Systems and resources that are reachable are referred to as Virtual To Internal System Mappings in the configuration UI.

The setup of these enables you to do the following:

• Provide systems with virtual names that can differ from their actual hostnames or refrain from using fully qualified hostnames (FQDNs).
• Select which ports and services are accessible. For example: HTTP or HTTPS.
• Control which resources are accessible. In the case of HTTP(S), you can expose all URL paths starting from the root / or only specific ones, such as: /sap/bc/srt/idoc with the option to include or exclude sub-paths.
  Note

  For security reasons, it is advisable to use virtual hostnames to avoid revealing internal network details and expose only necessary paths, thereby restricting access as much as possible.

The following screenshot shows the web administrator user interface of the Cloud Connector, featuring a sample entry for an SAP S/4HANA system that exposes two paths, including sub-paths, via the HTTPS protocol.
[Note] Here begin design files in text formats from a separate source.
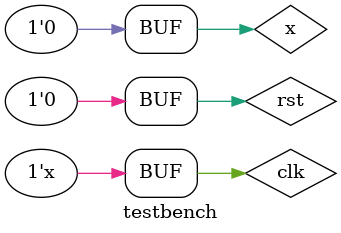
<source format=v>
`timescale 1ns / 1ps

module testbench();

reg clk, rst, x;
wire [1:0] state;
wire y;

SM1 tb(clk, rst, x, y, state);

initial begin
    clk <= 0;
    rst <= 0;
    #5 rst <= 1;
    #5 rst <= 0;
    
    #30 x <= 1;
    #30 x <= 0;
    #30 x <= 1;
    #30 x <= 0;
    #30 x <= 1;
    #30 x <= 0;
    #30 x <= 1;
    #30 x <= 0;

end

always begin
        #5 clk <= ~clk;
end

endmodule

</source>
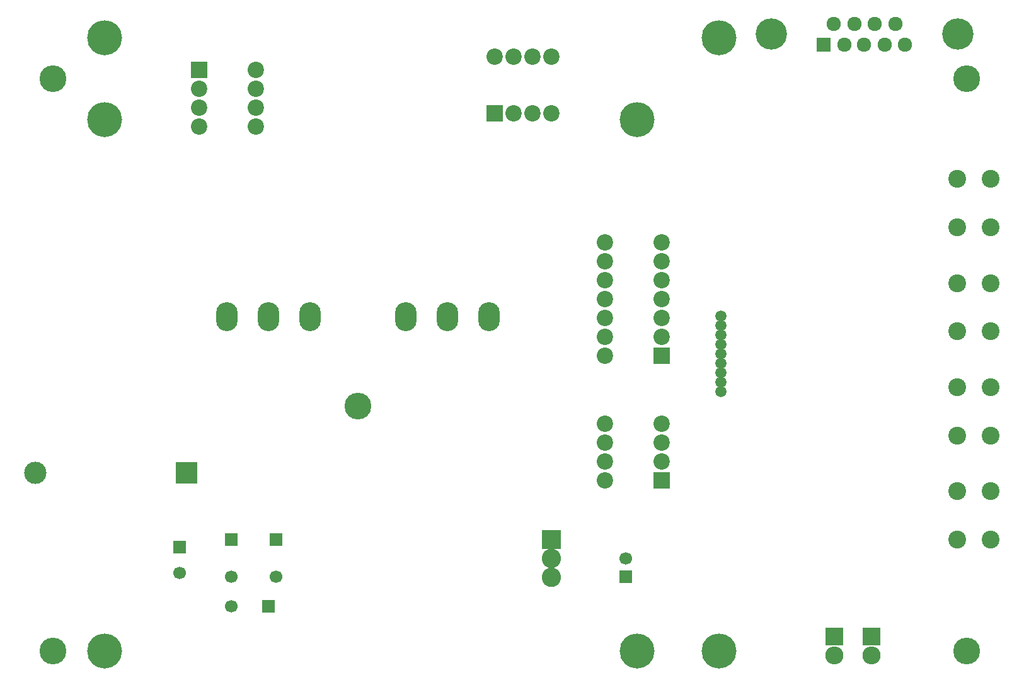
<source format=gbs>
G04 #@! TF.FileFunction,Soldermask,Bot*
%FSLAX46Y46*%
G04 Gerber Fmt 4.6, Leading zero omitted, Abs format (unit mm)*
G04 Created by KiCad (PCBNEW 4.0.2-stable) date 2016/10/31 21:02:32*
%MOMM*%
G01*
G04 APERTURE LIST*
%ADD10C,0.100000*%
%ADD11C,4.210000*%
%ADD12R,1.924000X1.924000*%
%ADD13C,1.924000*%
%ADD14C,1.500000*%
%ADD15C,3.600000*%
%ADD16O,2.899360X3.900120*%
%ADD17R,2.200000X2.200000*%
%ADD18C,2.200000*%
%ADD19C,1.700000*%
%ADD20R,1.700000X1.700000*%
%ADD21R,3.000000X3.000000*%
%ADD22C,3.000000*%
%ADD23R,2.432000X2.432000*%
%ADD24O,2.432000X2.432000*%
%ADD25C,2.400000*%
%ADD26R,2.600000X2.600000*%
%ADD27C,2.600000*%
%ADD28C,4.700000*%
G04 APERTURE END LIST*
D10*
D11*
X174554000Y-52000000D03*
X199573000Y-52000000D03*
D12*
X181539000Y-53397000D03*
D13*
X184333000Y-53397000D03*
X187000000Y-53397000D03*
X189794000Y-53397000D03*
X192461000Y-53397000D03*
X182936000Y-50603000D03*
X185730000Y-50603000D03*
X188397000Y-50603000D03*
X191191000Y-50603000D03*
D14*
X167800000Y-89920000D03*
X167800000Y-91190000D03*
X167800000Y-92460000D03*
X167800000Y-93730000D03*
X167800000Y-95000000D03*
X167800000Y-96270000D03*
X167800000Y-97540000D03*
X167800000Y-98810000D03*
X167800000Y-100080000D03*
D15*
X119000000Y-102000000D03*
D16*
X107000000Y-90000000D03*
X112588000Y-90000000D03*
X101412000Y-90000000D03*
D17*
X159800000Y-112000000D03*
D18*
X159800000Y-109460000D03*
X159800000Y-106920000D03*
X159800000Y-104380000D03*
X152180000Y-104380000D03*
X152180000Y-106920000D03*
X152180000Y-109460000D03*
X152180000Y-112000000D03*
D17*
X97700000Y-56800000D03*
D18*
X97700000Y-59340000D03*
X97700000Y-61880000D03*
X97700000Y-64420000D03*
X105320000Y-64420000D03*
X105320000Y-61880000D03*
X105320000Y-59340000D03*
X105320000Y-56800000D03*
D17*
X137375000Y-62625000D03*
D18*
X139915000Y-62625000D03*
X142455000Y-62625000D03*
X144995000Y-62625000D03*
X144995000Y-55005000D03*
X142455000Y-55005000D03*
X139915000Y-55005000D03*
X137375000Y-55005000D03*
D17*
X159800000Y-95250000D03*
D18*
X159800000Y-92710000D03*
X159800000Y-90170000D03*
X159800000Y-87630000D03*
X159800000Y-85090000D03*
X159800000Y-82550000D03*
X159800000Y-80010000D03*
X152180000Y-80010000D03*
X152180000Y-82550000D03*
X152180000Y-85090000D03*
X152180000Y-87630000D03*
X152180000Y-90170000D03*
X152180000Y-92710000D03*
X152180000Y-95250000D03*
D19*
X95000000Y-124500000D03*
D20*
X95000000Y-121000000D03*
X102000000Y-120000000D03*
D19*
X102000000Y-125000000D03*
D20*
X155000000Y-125000000D03*
D19*
X155000000Y-122500000D03*
D20*
X108000000Y-120000000D03*
D19*
X108000000Y-125000000D03*
D20*
X107000000Y-129000000D03*
D19*
X102000000Y-129000000D03*
D21*
X96000000Y-111000000D03*
D22*
X75680000Y-111000000D03*
D23*
X188000000Y-133000000D03*
D24*
X188000000Y-135540000D03*
D23*
X183000000Y-133000000D03*
D24*
X183000000Y-135540000D03*
D16*
X131000000Y-90000000D03*
X136588000Y-90000000D03*
X125412000Y-90000000D03*
D25*
X199500000Y-78000000D03*
X204000000Y-78000000D03*
X199500000Y-71500000D03*
X204000000Y-71500000D03*
X199500000Y-92000000D03*
X204000000Y-92000000D03*
X199500000Y-85500000D03*
X204000000Y-85500000D03*
X199500000Y-106000000D03*
X204000000Y-106000000D03*
X199500000Y-99500000D03*
X204000000Y-99500000D03*
X199500000Y-120000000D03*
X204000000Y-120000000D03*
X199500000Y-113500000D03*
X204000000Y-113500000D03*
D26*
X145000000Y-120000000D03*
D27*
X145000000Y-122540000D03*
X145000000Y-125080000D03*
D15*
X78000000Y-58000000D03*
X78000000Y-135000000D03*
X200800000Y-135000000D03*
X200800000Y-58000000D03*
D28*
X85000000Y-135000000D03*
X156500000Y-135000000D03*
X167500000Y-135000000D03*
X167500000Y-52500000D03*
X156500000Y-63500000D03*
X85000000Y-63500000D03*
X85000000Y-52500000D03*
M02*

</source>
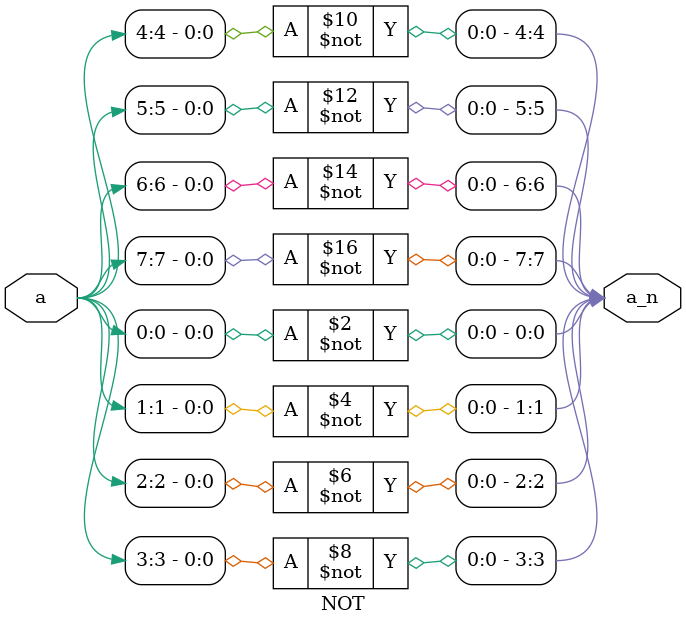
<source format=v>
module NOT
	(input [7:0] a,
  output [7:0] a_n);
  
  genvar i;
  generate
  for (i = 0; i < 8; i=i+1)
  begin
    nand(a_n[i], a[i], a[i]);
  end
  endgenerate
  
endmodule
</source>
Using Cloud Connector Connections from Integration Flows

To send data to a system that is located in an on-premise or private cloud network accessible through the Cloud Connector, you need to configure the Receiver tab of the relevant integration flow to use Proxy TypeOn-Premise. If multiple Cloud Connectors are connected to that subaccount, you must also specify the Location ID.

When providing the Address for an on-premises connection, keep the following in mind:

• The protocol used in the Address field must always be HTTP, not HTTPS, even if the target service uses HTTPS. The Cloud Connector manages the final connection to the target system based on the protocol specified in the system mapping configuration. Data transmitted through this connection remains encrypted due to the secure tunnel between BTP and the Cloud Connector.
• The hostname and port in the Address field must match the virtual hostname and port configured in the Cloud Connector system mapping.